TASK GOAL - Beneath this task are records; print exactly the stretch of them from the line with "National Museums NI holds" through the line with "September 2024", both ends included.

--- START ---

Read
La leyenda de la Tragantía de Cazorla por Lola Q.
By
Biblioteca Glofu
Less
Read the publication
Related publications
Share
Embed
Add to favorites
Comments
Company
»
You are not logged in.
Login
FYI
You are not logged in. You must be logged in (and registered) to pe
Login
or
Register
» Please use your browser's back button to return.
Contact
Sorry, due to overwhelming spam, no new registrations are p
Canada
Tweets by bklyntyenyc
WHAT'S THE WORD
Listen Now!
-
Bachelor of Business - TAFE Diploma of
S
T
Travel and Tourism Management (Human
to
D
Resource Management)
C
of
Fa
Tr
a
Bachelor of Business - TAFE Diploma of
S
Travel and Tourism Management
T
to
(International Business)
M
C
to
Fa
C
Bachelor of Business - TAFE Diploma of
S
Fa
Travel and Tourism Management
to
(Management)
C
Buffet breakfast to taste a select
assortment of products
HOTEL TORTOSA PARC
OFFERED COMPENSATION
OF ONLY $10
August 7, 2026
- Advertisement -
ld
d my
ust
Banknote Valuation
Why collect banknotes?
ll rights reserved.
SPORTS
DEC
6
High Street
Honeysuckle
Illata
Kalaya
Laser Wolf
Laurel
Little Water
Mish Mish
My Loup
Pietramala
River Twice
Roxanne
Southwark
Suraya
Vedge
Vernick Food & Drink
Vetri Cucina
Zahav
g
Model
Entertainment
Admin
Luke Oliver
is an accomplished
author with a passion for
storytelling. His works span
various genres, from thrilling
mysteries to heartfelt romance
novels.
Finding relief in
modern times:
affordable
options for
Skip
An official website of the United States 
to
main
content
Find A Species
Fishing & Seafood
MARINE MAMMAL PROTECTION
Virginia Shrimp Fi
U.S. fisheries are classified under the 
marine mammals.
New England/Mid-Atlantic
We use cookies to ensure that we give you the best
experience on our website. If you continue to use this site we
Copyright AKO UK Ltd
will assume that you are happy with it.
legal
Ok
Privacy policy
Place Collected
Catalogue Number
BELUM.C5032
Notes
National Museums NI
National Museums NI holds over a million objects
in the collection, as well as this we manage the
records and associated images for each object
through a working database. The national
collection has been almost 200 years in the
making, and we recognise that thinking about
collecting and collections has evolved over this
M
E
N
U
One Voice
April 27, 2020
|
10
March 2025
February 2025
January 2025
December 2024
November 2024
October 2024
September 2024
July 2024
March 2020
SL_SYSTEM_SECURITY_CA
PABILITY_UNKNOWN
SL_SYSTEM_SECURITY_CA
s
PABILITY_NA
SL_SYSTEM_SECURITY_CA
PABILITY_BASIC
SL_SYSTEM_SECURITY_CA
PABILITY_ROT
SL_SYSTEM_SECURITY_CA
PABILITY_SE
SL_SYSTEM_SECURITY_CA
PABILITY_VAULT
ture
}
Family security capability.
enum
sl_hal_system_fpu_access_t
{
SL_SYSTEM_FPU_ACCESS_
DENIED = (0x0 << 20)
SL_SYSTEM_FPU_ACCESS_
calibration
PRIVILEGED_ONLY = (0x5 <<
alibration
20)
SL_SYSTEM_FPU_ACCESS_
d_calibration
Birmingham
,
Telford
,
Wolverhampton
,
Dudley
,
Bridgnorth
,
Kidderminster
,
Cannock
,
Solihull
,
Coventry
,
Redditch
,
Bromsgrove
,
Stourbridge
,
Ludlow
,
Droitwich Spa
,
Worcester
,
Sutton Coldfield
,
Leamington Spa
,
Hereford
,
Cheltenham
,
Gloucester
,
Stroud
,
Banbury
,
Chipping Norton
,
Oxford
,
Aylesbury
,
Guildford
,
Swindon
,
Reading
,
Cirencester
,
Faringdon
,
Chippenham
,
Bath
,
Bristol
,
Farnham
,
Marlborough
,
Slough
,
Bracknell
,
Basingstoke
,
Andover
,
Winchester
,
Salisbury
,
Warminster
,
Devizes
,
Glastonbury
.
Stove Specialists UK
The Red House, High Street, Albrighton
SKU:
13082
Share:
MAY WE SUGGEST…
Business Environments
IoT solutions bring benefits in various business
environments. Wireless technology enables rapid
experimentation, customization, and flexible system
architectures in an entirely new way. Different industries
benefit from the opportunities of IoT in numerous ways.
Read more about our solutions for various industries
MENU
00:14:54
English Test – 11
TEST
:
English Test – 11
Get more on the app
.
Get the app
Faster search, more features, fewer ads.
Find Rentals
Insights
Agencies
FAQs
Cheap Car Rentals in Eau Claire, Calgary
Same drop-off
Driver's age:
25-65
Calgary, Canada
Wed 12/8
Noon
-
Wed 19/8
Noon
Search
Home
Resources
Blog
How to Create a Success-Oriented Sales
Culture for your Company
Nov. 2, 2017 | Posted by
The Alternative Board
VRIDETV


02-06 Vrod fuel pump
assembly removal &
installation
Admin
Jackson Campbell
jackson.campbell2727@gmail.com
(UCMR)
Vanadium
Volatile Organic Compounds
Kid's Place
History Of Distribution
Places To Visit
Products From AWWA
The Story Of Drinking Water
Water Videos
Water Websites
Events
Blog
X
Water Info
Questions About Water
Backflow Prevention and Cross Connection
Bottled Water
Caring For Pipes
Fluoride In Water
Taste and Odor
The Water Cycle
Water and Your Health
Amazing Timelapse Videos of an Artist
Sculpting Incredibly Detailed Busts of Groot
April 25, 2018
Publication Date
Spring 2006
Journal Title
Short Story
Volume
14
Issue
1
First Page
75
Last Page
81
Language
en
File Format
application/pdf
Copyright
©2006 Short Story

--- END ---

COMPLETED TASK -
National Museums NI holds over a million objects
in the collection, as well as this we manage the
records and associated images for each object
through a working database. The national
collection has been almost 200 years in the
making, and we recognise that thinking about
collecting and collections has evolved over this
M
E
N
U
One Voice
April 27, 2020
|
10
March 2025
February 2025
January 2025
December 2024
November 2024
October 2024
September 2024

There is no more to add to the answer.